The Future of Web Apps Isn't... Free?
Posted 02/26/09 at 01:35:11 PM by David Murphy
It almost seems like common sense, but 37signals' Jason Fried had some specific words for those in attendance at this year's Future of Web Apps conference in Miami, Florida: the future is not free.
Continuing on, his point is that companies need to turn away from the business model of pump-and-dumping free applications to a gleeful audience. Open-source and free software might be an excellent means for attracting attention and eyeballs to a product, but now is not the time to pack alternate revenue strategies around these concepts. Advertising and other extraneous revenue add-ons are a distraction that pulls a company away from developing benefits for its customers, argues Fried. It's time to shift back to a meat-and-potatoes business model, and that involves selling a product that contains enough quality to make an audience want to pay for it, even given the current economic difficulties.
But that's not to say that there isn't a place for free software in the modern business model. A company needs to consider the distinction between people who would use an application for nothing versus those would actually cough up the cash. That's where Fried's concept of a high-quality product comes into the picture. Instead of turning away from development to focus on external revenue add-ons for free software, Fried believes that companies need to focus on churning out high-quality software development. That's the 37signals model, at least: 90 percent of the company's revenue comes from Web applications like its Basecamp project management system. The rest is split between advertising, job listings, and other miscellaneous income like books.
It's a compelling argument that's already played out in the open-source world on both sides. Consider the case of Adobe's Photoshop: It remains the dominant graphical platform even given the alternative of open-source alternatives like Gimp. On the flip side, look at Google. The company accrues massive amounts of traffic and interest with its free Web products. It then sells this rapt audience straight to advertisers, although the argument can be made that Google has yet to find success beyond its money-making search tie-ins.
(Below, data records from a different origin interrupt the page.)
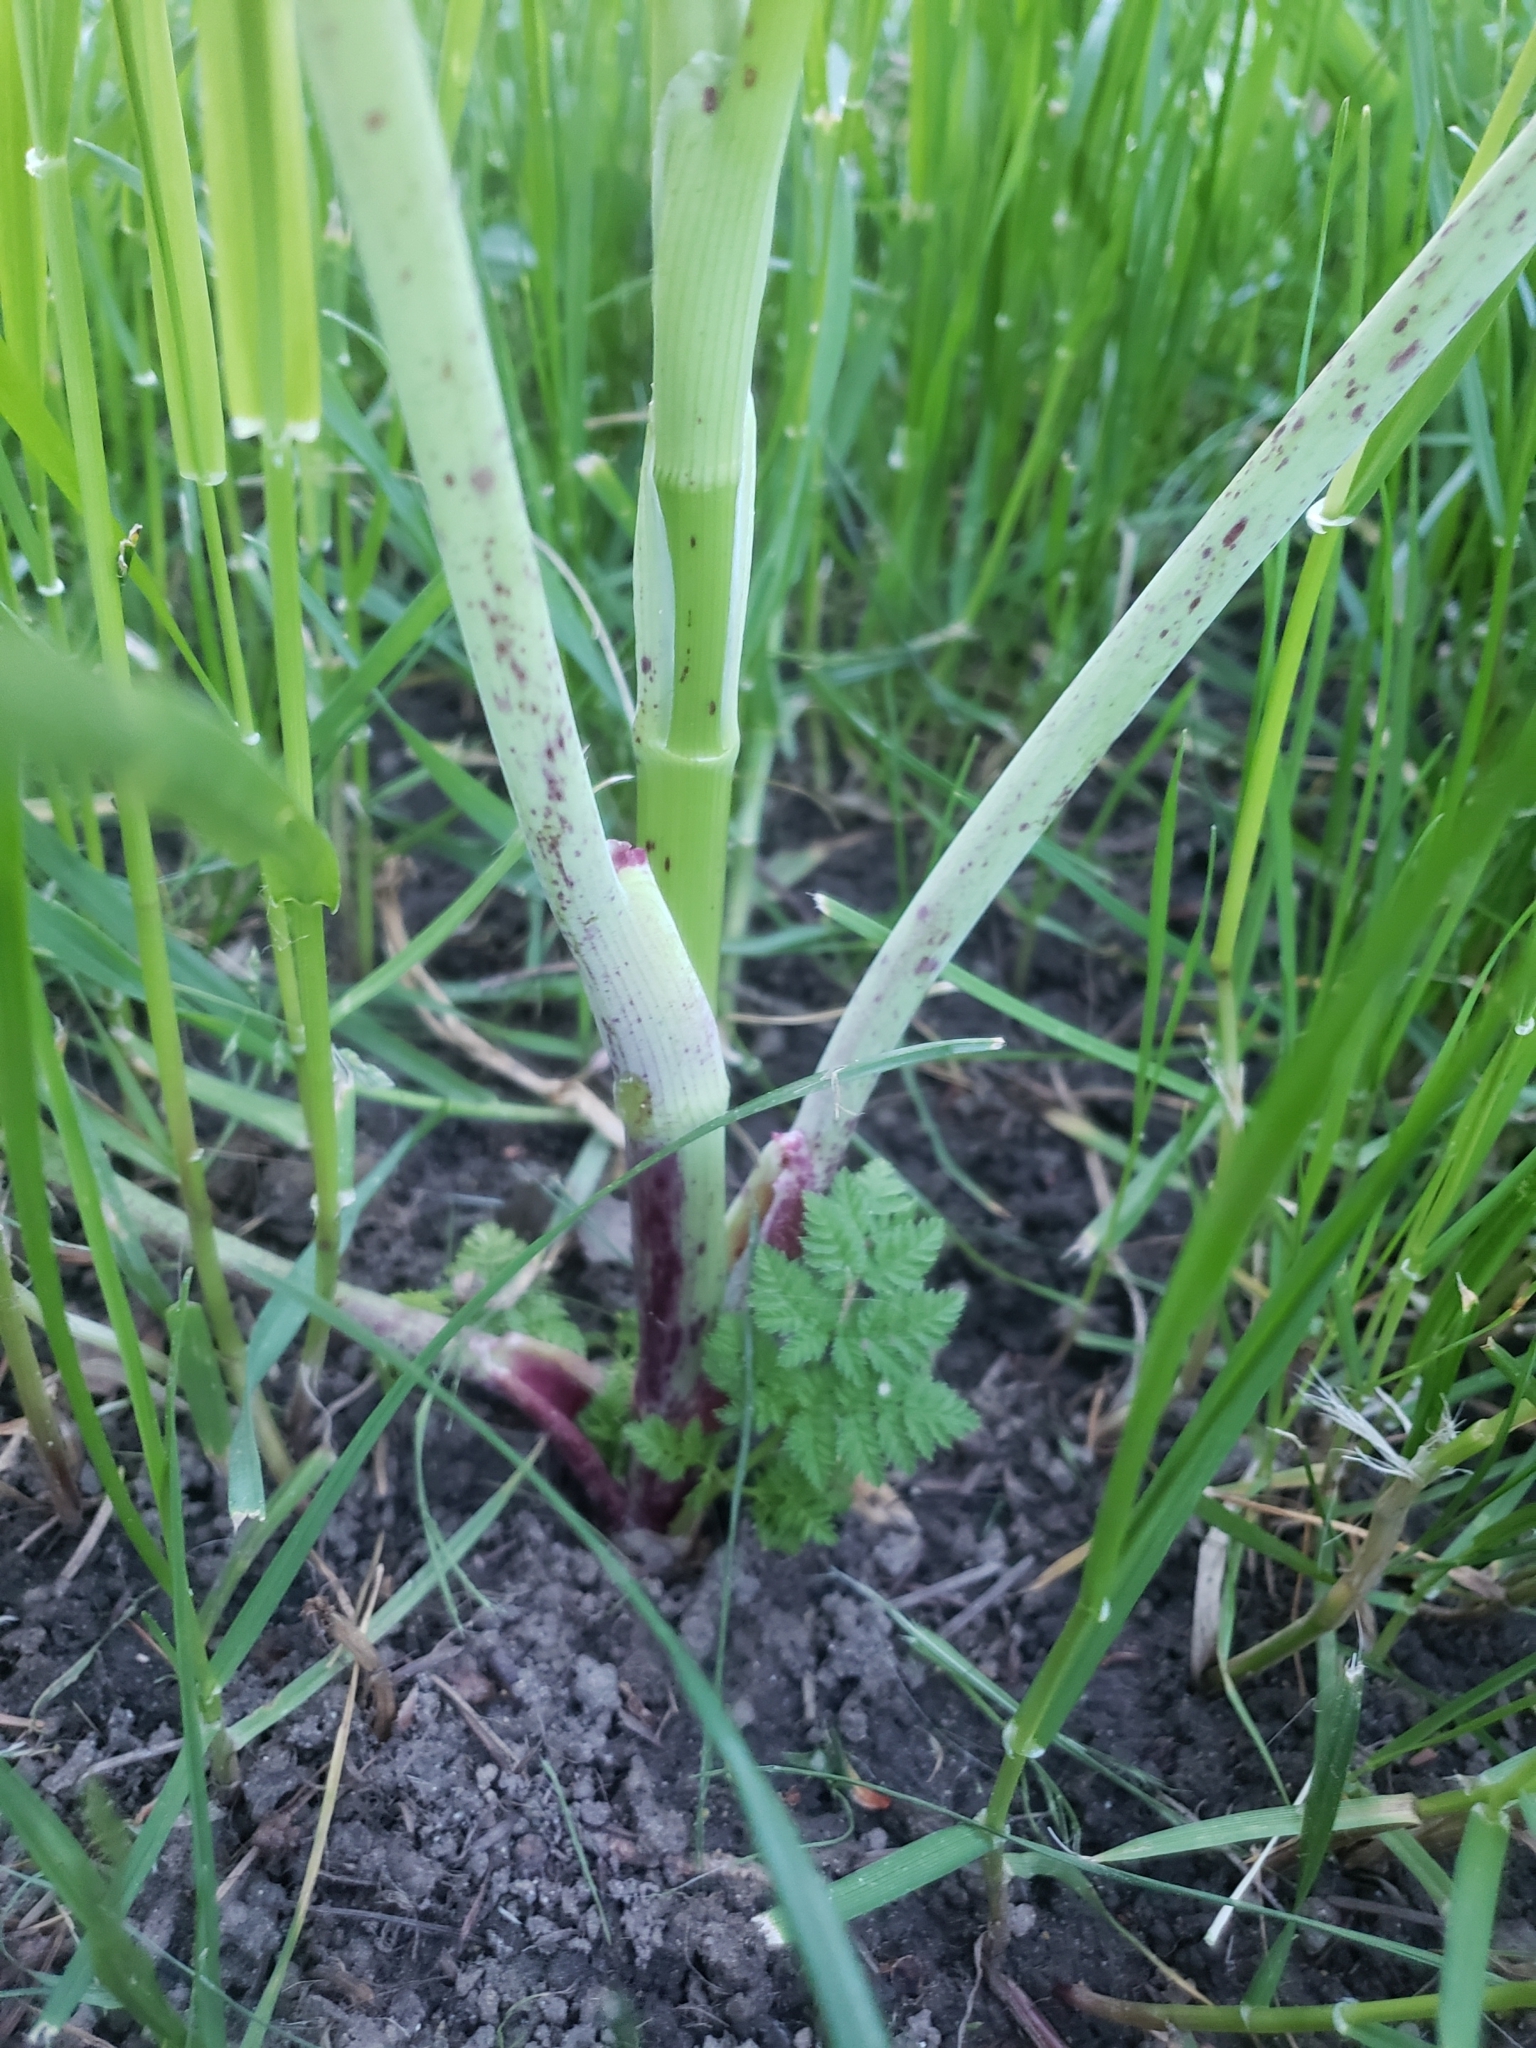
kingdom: Plantae
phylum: Tracheophyta
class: Magnoliopsida
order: Apiales
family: Apiaceae
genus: Conium
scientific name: Conium maculatum
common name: Hemlock
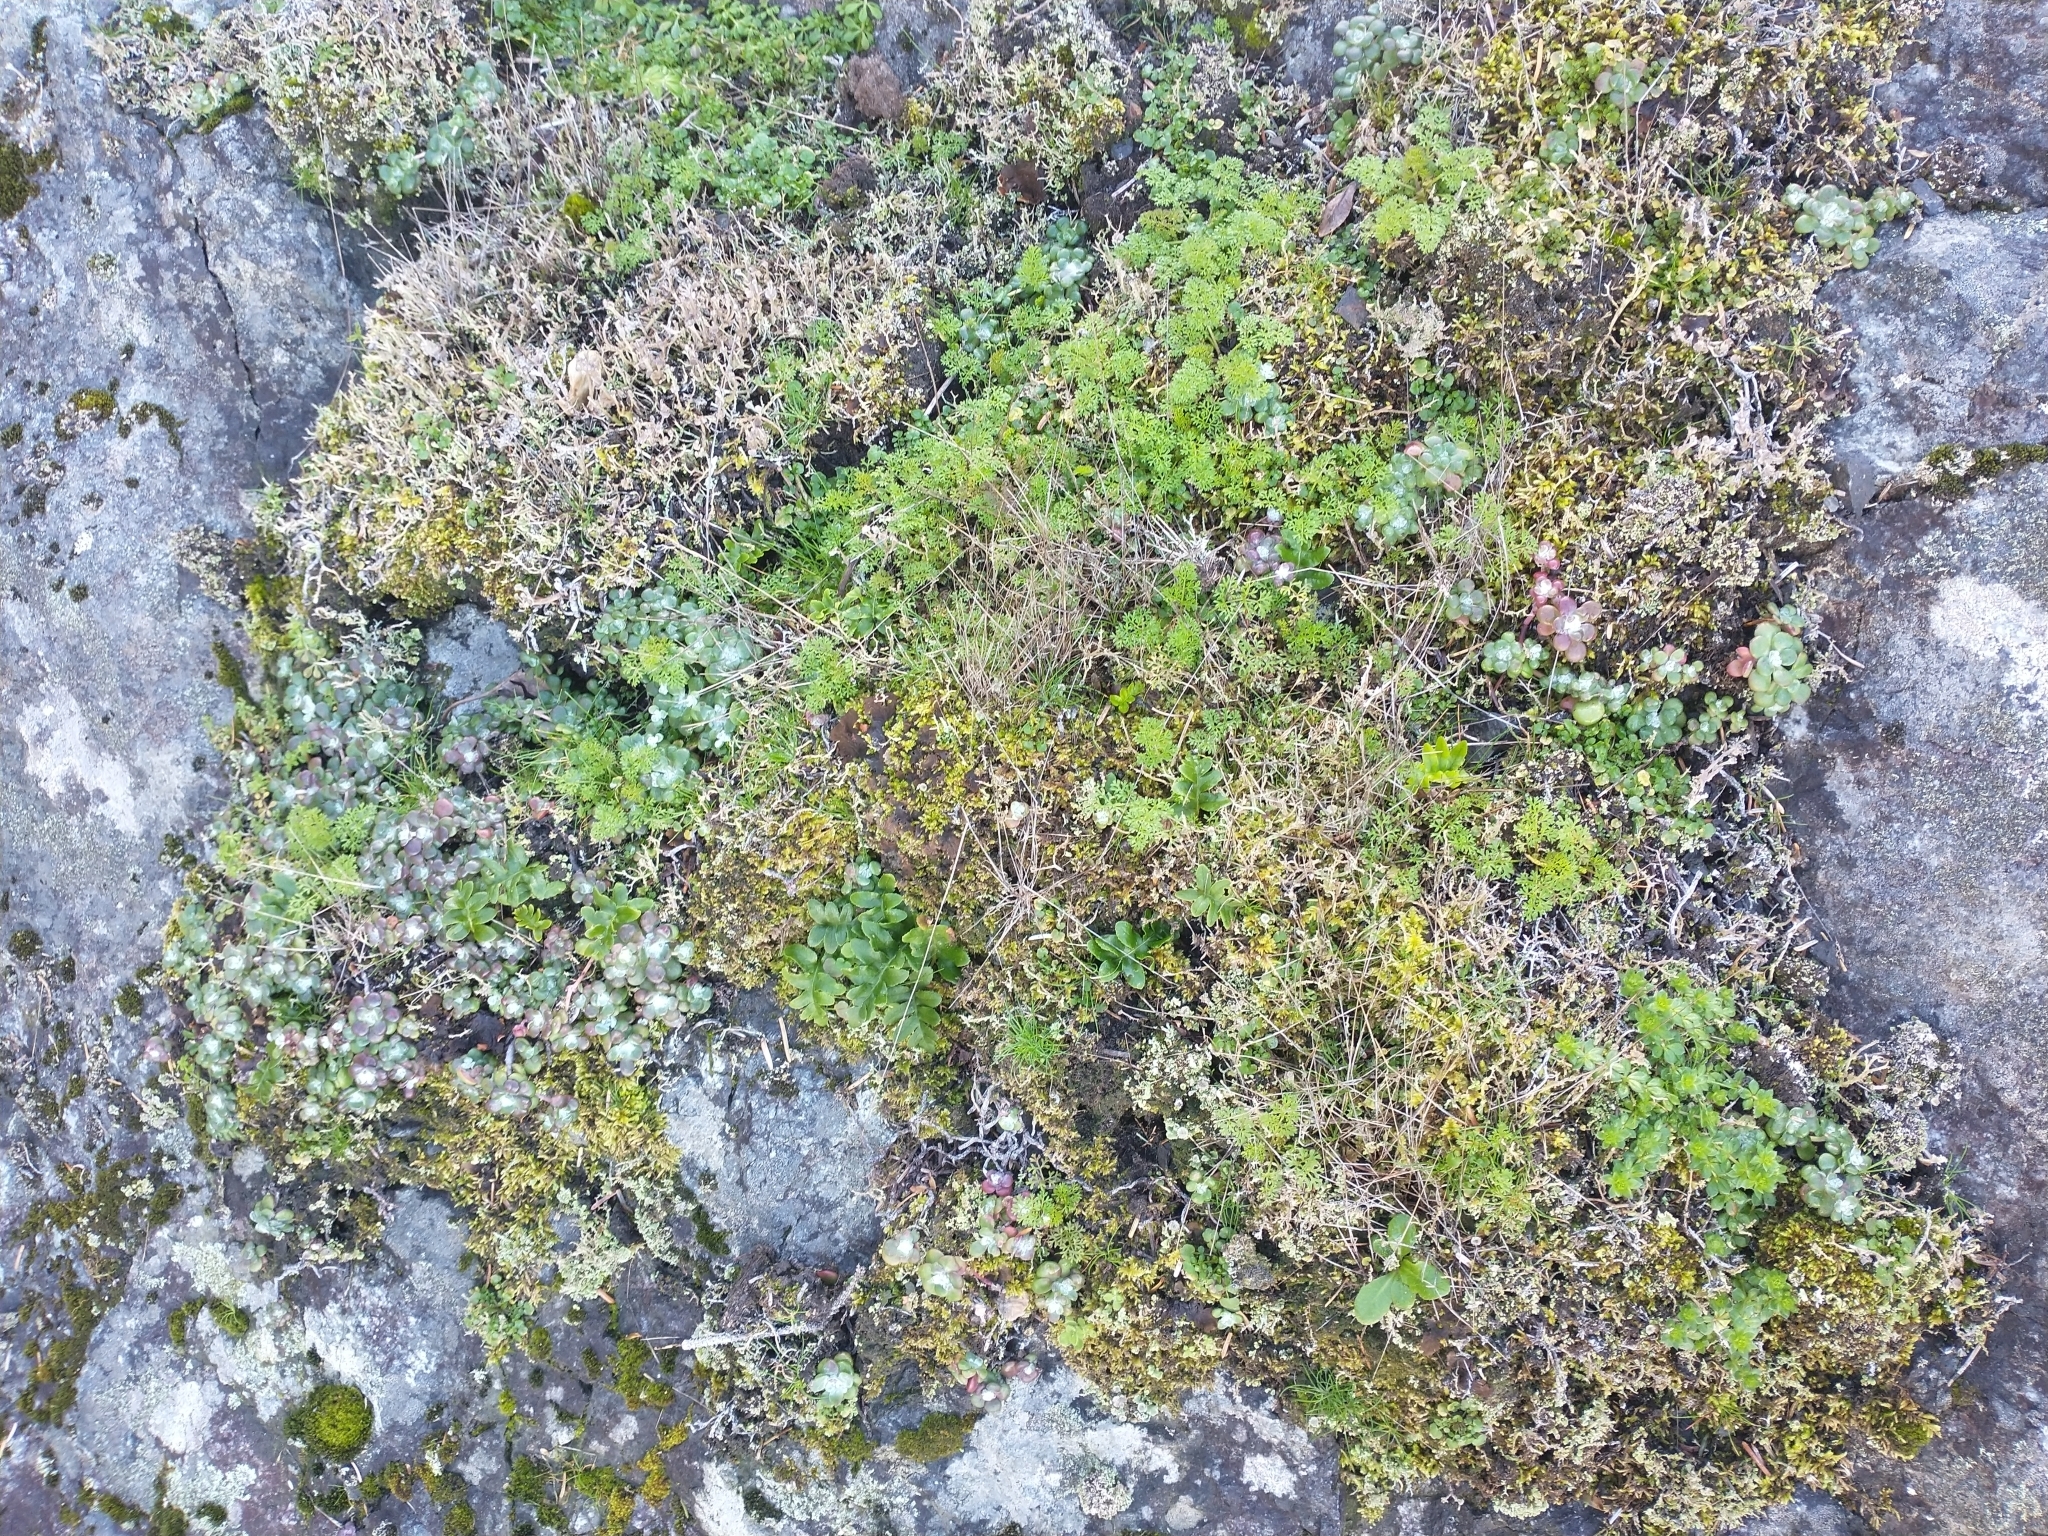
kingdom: Plantae
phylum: Tracheophyta
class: Magnoliopsida
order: Saxifragales
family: Crassulaceae
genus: Sedum
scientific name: Sedum spathulifolium
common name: Colorado stonecrop
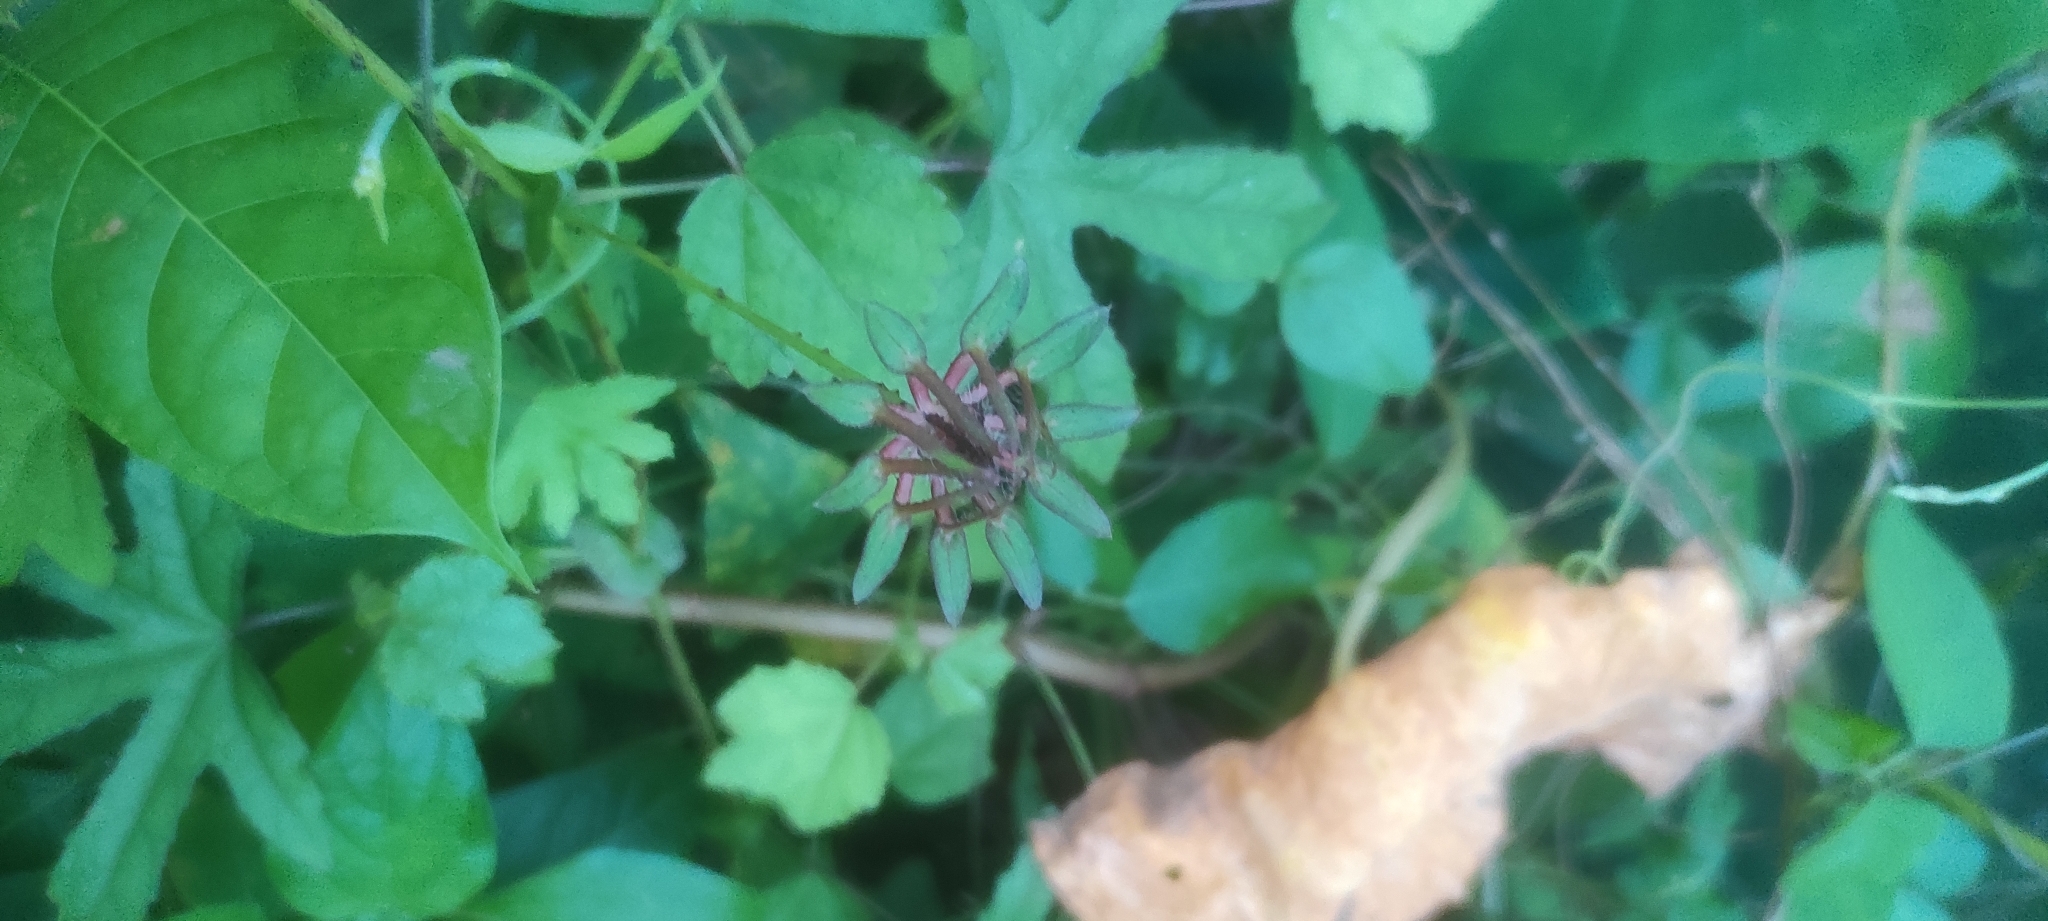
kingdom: Plantae
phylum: Tracheophyta
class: Magnoliopsida
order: Malvales
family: Malvaceae
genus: Hibiscus
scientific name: Hibiscus surattensis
So is the future free? I think Fried's point finds its best applicability as a recommendation. Splitting the difference always feels lame, but it's exactly how the future of Web-based business could play out. A company needs both sides to generate the greatest combination of appeal and profit: free software that can attract interest, balanced with a strong revenue generation mechanism that isn't just tied to third-party services with no relationship to product enrichment. Get the eyeballs interested, then offer them a quality product for consumption. Or as Fried puts it in an interview with the Chicago Sun-Times, "Free is OK as long as you have something to sell."